**Exercise brief**
In the records below, take the stretch from the line that contains "family: Cicadidae" through the line that contains "scientific name: Dythemis velox", both included, and arrange it as a JSON list of strings with one string per line. Leave out any blank lines.
* begin *
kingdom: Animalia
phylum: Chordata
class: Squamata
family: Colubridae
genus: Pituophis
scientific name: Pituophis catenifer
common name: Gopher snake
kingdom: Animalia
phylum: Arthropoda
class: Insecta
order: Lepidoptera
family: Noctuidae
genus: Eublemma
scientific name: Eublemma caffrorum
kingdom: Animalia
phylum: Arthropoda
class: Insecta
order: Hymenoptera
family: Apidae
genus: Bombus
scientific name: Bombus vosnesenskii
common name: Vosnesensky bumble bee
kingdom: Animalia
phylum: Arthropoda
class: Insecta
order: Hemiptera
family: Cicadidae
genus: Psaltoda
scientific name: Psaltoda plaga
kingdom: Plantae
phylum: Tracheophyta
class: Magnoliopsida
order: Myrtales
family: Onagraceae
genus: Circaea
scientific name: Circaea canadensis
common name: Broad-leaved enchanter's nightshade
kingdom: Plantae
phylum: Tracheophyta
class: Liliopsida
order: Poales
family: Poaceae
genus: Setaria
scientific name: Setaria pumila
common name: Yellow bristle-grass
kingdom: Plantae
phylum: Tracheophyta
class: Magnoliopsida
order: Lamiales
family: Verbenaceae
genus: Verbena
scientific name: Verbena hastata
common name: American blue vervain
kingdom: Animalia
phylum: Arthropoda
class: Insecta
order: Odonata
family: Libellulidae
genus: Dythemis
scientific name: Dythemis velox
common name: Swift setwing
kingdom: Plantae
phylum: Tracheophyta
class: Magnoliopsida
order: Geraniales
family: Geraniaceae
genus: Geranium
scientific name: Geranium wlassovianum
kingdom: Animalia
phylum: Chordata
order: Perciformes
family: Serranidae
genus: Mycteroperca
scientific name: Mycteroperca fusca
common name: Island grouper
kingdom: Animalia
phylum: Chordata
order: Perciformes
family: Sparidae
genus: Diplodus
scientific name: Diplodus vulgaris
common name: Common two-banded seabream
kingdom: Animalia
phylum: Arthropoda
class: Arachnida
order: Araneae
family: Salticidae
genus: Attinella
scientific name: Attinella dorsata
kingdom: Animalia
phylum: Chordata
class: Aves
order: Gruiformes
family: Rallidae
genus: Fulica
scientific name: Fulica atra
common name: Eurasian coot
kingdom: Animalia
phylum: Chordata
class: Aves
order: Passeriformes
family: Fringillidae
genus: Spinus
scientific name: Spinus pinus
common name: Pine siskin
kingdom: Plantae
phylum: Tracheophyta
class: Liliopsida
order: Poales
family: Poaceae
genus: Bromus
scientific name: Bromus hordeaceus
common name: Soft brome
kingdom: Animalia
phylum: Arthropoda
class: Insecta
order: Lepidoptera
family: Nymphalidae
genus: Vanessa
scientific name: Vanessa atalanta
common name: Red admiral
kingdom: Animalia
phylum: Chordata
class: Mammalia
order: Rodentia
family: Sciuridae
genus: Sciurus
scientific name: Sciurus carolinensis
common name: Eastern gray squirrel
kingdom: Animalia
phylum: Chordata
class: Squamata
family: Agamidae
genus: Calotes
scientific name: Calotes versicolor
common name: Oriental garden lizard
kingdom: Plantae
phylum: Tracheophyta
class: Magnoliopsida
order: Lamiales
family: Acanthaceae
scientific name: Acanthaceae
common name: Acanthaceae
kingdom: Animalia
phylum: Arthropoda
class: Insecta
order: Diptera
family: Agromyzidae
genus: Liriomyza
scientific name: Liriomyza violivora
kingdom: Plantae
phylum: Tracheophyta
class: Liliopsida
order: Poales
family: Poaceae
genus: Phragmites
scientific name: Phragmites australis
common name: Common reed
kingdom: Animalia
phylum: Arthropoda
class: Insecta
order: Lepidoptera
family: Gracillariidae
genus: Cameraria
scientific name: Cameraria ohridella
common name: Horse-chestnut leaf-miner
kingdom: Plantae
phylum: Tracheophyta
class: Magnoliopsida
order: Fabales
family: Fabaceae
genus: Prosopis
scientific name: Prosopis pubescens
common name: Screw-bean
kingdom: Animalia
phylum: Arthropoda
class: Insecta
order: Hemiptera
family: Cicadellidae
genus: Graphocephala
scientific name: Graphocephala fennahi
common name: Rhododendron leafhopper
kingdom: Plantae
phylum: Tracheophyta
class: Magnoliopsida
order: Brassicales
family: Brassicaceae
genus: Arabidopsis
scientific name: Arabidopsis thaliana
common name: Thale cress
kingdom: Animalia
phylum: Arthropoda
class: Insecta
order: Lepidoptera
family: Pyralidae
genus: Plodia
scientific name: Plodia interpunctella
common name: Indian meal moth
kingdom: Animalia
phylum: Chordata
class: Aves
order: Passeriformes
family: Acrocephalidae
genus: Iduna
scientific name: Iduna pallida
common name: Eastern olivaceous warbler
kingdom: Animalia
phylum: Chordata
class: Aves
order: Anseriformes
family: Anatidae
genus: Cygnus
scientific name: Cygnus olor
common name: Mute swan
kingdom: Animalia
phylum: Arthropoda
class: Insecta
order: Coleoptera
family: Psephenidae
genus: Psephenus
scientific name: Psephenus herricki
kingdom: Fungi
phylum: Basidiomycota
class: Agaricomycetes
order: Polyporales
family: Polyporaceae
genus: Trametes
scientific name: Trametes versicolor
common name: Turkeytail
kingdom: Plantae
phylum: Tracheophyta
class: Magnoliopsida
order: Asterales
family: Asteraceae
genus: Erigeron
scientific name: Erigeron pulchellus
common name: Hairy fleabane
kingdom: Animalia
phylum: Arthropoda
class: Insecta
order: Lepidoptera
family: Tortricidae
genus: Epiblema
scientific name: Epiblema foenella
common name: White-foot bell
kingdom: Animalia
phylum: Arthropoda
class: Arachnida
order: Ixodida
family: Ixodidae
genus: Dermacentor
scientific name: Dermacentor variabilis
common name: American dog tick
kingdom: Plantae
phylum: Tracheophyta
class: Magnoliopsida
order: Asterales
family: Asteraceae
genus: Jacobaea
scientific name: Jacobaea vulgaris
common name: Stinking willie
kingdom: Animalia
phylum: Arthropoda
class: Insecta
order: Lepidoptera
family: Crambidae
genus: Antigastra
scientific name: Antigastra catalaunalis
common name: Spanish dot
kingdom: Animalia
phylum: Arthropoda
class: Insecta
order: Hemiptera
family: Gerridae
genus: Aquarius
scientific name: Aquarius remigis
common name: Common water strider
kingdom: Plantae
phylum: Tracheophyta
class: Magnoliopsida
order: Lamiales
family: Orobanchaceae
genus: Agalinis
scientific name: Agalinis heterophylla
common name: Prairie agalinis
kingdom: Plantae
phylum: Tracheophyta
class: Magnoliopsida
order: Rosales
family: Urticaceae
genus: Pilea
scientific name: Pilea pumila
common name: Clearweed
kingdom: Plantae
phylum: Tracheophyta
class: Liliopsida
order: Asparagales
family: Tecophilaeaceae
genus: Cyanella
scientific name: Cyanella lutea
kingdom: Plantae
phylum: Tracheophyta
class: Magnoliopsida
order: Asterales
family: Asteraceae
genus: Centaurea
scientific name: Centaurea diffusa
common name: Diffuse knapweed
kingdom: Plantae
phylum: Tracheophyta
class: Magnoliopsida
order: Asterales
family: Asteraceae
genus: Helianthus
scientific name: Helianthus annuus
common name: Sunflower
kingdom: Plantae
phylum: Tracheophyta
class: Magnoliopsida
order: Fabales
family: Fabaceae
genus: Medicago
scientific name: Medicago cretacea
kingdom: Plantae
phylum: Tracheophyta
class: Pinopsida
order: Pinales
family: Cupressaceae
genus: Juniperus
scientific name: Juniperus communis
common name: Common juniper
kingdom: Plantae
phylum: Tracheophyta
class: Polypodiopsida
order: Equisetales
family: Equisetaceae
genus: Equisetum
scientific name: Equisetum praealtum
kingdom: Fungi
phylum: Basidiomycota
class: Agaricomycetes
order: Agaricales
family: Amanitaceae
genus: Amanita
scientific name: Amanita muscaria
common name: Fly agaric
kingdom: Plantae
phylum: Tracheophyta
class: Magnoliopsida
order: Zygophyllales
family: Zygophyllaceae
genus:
* end *
**Problem solution**
[
  "family: Cicadidae",
  "genus: Psaltoda",
  "scientific name: Psaltoda plaga",
  "kingdom: Plantae",
  "phylum: Tracheophyta",
  "class: Magnoliopsida",
  "order: Myrtales",
  "family: Onagraceae",
  "genus: Circaea",
  "scientific name: Circaea canadensis",
  "common name: Broad-leaved enchanter's nightshade",
  "kingdom: Plantae",
  "phylum: Tracheophyta",
  "class: Liliopsida",
  "order: Poales",
  "family: Poaceae",
  "genus: Setaria",
  "scientific name: Setaria pumila",
  "common name: Yellow bristle-grass",
  "kingdom: Plantae",
  "phylum: Tracheophyta",
  "class: Magnoliopsida",
  "order: Lamiales",
  "family: Verbenaceae",
  "genus: Verbena",
  "scientific name: Verbena hastata",
  "common name: American blue vervain",
  "kingdom: Animalia",
  "phylum: Arthropoda",
  "class: Insecta",
  "order: Odonata",
  "family: Libellulidae",
  "genus: Dythemis",
  "scientific name: Dythemis velox"
]